- _Fragmento_
Hume establece como principio general el carácter a
posteriori e injustificable de la relación causa-efecto.
Si el orden de las ideas se deriva del de las impresiones, y las
verdades apodícticas son, al cabo, tautologías,
deducimos que éstas no son capaces de reflejar la realidad
objetivamente, ni aquéllas pueden lograr el valor de
verdad más que de un modo convencional o intersubjetivo.
Las causas y los efectos son, para Hume, simples divisiones
imaginarias que el hombre
traza sobre el mundo, a modo de meridianos y paralelos, con el
fin de lograr en él cierta capacidad de acción. No
es, entonces, la causa la que genera el efecto, como nos
enseña la razón práctica, sino que es el
mismo efecto el que, retrotrayéndose por la fuerza de la
Costumbre, se convierte en causa abstracta. Apunta Hume al "giro
copernicano" de Kant al
despreciar aquellas formulaciones oscuras sobre los entes que,
sin embargo, descuidan el estatuto del sujeto, al que equiparan a
una cosa más de la naturaleza. El
sujeto en Hume, por el contrario, es fenomenológico,
inmanente, carente de cualidades, compuesto tan sólo por
las relaciones que establece con la realidad; una realidad, dicho
sea de paso, puramente subjetiva, construida siempre de nuevo y
sin más fines que serle útil al sujeto en cada
momento.
Concluimos. La crítica de Hume no sólo
apunta a la metafísica, sino a la misma ciencia, que
basa la certeza de los enunciados en su verificación
empírica (esto es, en el grado de repetición de lo
previsto por ellos), sin reparar en que es la experiencia la que
sostiene al razonamiento y no a la inversa. No es que los hechos
confirmen una teoría,
sino que la conforman efectivamente desde el momento en que son
tomados como reglas para otros hechos, hechos cuya regularidad
nadie –excepto la regla- nos asegura. El sustrato de la
racionalidad es la irracionalidad, lo inarmónico, lo
caótico. Todo lo que no sea un hecho perece en su propio
discurso, pero
el hecho puro es inaprehensible, luego la única salida
(¿racional?) del hombre es la
ataraxia y la resignación irónica ante los
acontecimientos.

- _Problemas para resolver_
a - En el fragmento sobre Hume, ¿a qué líneas se comparan las divisiones imaginarias de causa y efecto que el hombre traza sobre el mundo?
b - Prolonga el fragmento sobre Hume a partir de su última oración.
Los datos que siguen no guardan ninguna relación con el fragmento.

Datos recopilados:
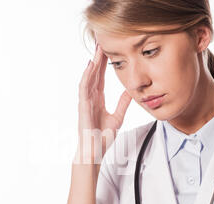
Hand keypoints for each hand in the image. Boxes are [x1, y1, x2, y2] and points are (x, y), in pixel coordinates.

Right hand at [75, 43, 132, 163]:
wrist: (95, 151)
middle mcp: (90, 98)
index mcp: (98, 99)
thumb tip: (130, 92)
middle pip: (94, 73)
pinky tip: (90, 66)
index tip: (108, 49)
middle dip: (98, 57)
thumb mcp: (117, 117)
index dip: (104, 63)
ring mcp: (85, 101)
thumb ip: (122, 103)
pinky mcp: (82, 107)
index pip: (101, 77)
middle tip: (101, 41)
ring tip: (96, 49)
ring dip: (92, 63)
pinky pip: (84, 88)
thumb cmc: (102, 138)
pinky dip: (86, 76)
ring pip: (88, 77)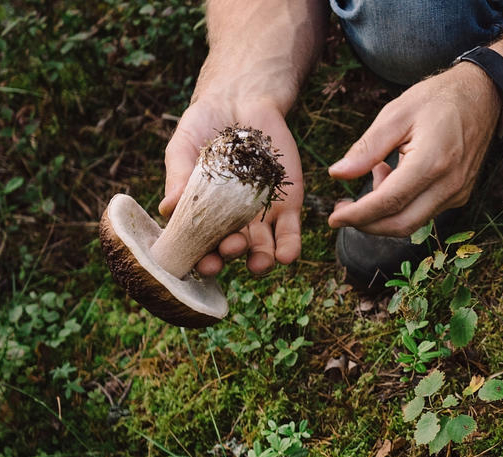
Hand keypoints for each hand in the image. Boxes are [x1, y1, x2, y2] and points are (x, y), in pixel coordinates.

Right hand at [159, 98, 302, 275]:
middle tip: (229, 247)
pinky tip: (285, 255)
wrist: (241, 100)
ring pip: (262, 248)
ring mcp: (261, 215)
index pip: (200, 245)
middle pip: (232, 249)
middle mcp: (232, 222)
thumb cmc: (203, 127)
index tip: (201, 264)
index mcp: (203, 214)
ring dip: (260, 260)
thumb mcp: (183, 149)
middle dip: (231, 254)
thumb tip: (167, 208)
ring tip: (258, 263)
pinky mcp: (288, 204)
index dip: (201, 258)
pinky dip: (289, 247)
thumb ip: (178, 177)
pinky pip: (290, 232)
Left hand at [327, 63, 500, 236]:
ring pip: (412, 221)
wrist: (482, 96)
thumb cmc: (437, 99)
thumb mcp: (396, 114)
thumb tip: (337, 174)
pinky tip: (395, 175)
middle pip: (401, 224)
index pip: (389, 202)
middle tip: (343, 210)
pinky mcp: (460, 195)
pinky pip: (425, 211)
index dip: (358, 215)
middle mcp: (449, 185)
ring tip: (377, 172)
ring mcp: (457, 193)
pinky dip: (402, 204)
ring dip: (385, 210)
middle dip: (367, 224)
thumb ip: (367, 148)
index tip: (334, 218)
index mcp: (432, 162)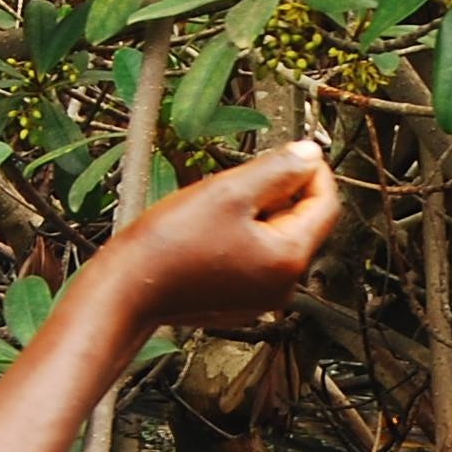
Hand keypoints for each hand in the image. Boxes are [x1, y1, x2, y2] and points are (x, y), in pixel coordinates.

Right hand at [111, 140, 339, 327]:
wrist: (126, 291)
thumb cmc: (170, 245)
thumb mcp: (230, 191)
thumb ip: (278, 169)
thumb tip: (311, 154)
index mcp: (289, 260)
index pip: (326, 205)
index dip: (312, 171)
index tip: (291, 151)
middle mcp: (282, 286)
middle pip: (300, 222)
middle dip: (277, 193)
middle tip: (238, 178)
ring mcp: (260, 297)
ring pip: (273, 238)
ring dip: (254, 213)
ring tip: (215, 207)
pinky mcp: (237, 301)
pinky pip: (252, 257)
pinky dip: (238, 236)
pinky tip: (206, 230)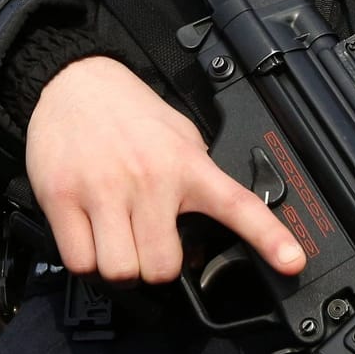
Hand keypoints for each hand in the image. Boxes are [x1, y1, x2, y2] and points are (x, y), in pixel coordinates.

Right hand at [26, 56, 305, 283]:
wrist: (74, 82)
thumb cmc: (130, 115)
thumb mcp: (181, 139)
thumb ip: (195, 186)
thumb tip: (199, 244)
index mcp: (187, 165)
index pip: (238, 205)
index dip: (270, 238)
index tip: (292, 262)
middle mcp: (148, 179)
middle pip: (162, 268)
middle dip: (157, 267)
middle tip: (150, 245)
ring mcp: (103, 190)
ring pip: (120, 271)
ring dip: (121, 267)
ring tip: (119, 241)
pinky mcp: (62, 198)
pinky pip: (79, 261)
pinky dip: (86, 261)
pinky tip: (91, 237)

- _Respuestas_
a - A meridianos y paralelos.

b -
3. El proyecto
ilustrado: Dominio del mundo
vs. Comprensión del mundo (Hypothesis non
fingo)
El sistema de
Newton se
opone al principio de inercia de Galileo, que sin embargo asume
de forma inconsistente. Pues, ¿cómo puede
conciliarse la inercia, que es un principio pasivo de los
cuerpos, con la gravedad o el poder de
atracción, que son principios
activos? Newton lo
intentó infructuosamente mediante su teoría
del éter, que pretendía explicar la
transmisión de las fuerzas mediante la
consideración física del
vacío entre los cuerpos.
Pero volvamos a Euler y a su defensa del espacio
newtoniano. En el párrafo
nueve de sus "Reflexiones sobre el espacio y el tiempo" pone el
siguiente ejemplo:
"Supongamos, a fin de fijar mejor nuestras ideas, que el
cuerpo A está en un agua estancada
y que, mientras permanezca en el mismo lugar, permanecerá
también en la misma vecindad con las partículas de
agua que le
rodean, rigiéndose este cuerpo igualmente por la regla
matemática
como por la metafísica. Pero supongamos ahora que el agua
empieza a correr. Según la regla matemática, el cuerpo permanecerá,
no obstante, en el mismo lugar, a menos que sea arrastrado poco a
poco por la fuerza del agua. Según la regla
metafísica, este cuerpo debería seguir el movimiento del
agua para mantenerse en vecindad con las mismas partículas
de ella que le habían rodeado anteriormente. En este caso,
por tanto, la regla extraída de la metafísica ya no
será conforme a la verdad".
Según Euler la metafísica leibniziana
admitiría cambios sin movimiento
(cuando el cuerpo se mantiene en el "lugar inicial" pero cambia
la disposición de las partículas en torno a
él) y movimientos sin cambio (cuando
el cuerpo mantiene la misma relación con las
partículas que le rodean al seguirlas en la corriente).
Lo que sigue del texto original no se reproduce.